The real yield on 3-month Treasury bills peaked above 3.5 percent in 1998 and 2006, each time coinciding with troughs in the percentage of money losers, Leuthold found. While that kind of credit crunch still looks like a long way off, with the short-term Treasury bills yielding roughly the same as inflation, the danger for small-caps is growing.

“Rates have started to move higher quickly and so there is the potential that some companies will have more difficulty managing the increase,” said Kristina Hooper, chief global market strategist at Invesco Ltd. “Add to that, while the U.S. economy is strong right now, risks are increasing that could derail or at least slow the economy, making it far more difficult for companies to manage higher rates.”

Investors are taking notice.
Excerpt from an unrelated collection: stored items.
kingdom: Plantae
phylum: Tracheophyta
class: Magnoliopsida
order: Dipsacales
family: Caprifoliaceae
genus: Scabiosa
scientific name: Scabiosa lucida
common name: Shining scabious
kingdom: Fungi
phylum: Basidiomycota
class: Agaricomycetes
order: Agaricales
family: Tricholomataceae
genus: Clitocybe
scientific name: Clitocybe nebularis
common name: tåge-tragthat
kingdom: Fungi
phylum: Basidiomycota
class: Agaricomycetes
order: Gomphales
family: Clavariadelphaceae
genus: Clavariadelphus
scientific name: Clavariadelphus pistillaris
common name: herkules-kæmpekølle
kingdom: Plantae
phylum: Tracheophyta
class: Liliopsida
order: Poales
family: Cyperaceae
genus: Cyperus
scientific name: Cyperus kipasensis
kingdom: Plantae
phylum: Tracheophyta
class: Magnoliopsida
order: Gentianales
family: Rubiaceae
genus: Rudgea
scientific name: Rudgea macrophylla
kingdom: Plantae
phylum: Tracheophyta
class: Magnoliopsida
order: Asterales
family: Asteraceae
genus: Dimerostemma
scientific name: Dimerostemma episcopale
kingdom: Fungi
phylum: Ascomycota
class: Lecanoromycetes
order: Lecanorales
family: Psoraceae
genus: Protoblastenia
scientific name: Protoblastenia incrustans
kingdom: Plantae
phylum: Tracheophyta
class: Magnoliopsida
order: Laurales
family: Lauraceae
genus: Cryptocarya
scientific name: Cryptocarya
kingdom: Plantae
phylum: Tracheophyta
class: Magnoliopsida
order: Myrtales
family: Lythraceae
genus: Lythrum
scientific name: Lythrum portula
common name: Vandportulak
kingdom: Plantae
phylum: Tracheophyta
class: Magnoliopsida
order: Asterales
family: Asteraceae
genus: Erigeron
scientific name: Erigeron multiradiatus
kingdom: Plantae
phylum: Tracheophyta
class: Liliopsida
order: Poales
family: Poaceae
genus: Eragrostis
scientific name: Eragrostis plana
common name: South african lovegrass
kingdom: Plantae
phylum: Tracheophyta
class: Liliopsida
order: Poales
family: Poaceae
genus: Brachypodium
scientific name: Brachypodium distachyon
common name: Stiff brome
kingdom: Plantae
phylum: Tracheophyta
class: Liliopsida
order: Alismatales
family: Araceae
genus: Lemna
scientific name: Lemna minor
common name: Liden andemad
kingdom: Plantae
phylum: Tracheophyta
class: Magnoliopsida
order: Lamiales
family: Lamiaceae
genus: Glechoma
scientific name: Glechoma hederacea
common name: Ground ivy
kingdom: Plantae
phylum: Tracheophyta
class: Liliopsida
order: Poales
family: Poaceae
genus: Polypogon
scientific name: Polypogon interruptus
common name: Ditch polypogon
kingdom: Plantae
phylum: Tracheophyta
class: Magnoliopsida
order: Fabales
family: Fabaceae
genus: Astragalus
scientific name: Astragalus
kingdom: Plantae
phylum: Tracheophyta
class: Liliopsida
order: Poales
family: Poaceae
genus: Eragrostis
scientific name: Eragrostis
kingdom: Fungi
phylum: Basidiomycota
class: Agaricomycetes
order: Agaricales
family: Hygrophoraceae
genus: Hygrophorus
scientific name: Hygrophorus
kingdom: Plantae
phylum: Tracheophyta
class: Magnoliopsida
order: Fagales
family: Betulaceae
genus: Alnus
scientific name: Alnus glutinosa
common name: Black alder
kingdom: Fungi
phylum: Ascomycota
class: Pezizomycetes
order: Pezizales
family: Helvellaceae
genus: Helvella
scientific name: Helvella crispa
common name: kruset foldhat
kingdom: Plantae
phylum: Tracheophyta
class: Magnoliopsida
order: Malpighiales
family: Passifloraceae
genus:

In the past month, the Russell 2000 has dropped more than 4 percent, compared with a gain of 0.3 percent in the S&P 500. It’s a turnaround from the first eight months of the year, when small-caps beat their larger counterparts by roughly the same magnitude.

“In a credit/debt dependent U.S. economy, and global economy for that matter, there is no greater input than the cost of money,” Peter Boockvar, the chief investment officer of Bleakley Financial Group, wrote in an email. “I have no idea when the next economic downturn comes but I’m very confident that when it does it will be triggered by a rise in rates that at some point hurts.”

It’s a departure from the early part of this bull market, when companies that score lowest in measures of financial strength consistently beat their sturdier counterparts. During the eight years from March 2009, the weaker cohort topped the stronger by 10 percentage points annually.

The preference to pay higher multiples on financially unstable companies, underpinned by rounds of fiscal and monetary stimulus in the 2000s and again this cycle, came to a stop as other central banks are poised to join the Fed in tightening, according to Savita Subramanian, BofA’s head of equity and quantitative strategy. Before 1999, high quality companies were mostly rewarded with a valuation premium, the firm’s data showed.

“The market has tried to get rational, each time thwarted by fiscal or monetary stimulus. The gap has finally closed,” Subramanian wrote in a note. “Tightening of credit favors continued re-rating of high quality stocks,” she said. “Investors should pay up for safety and be compensated for risk.”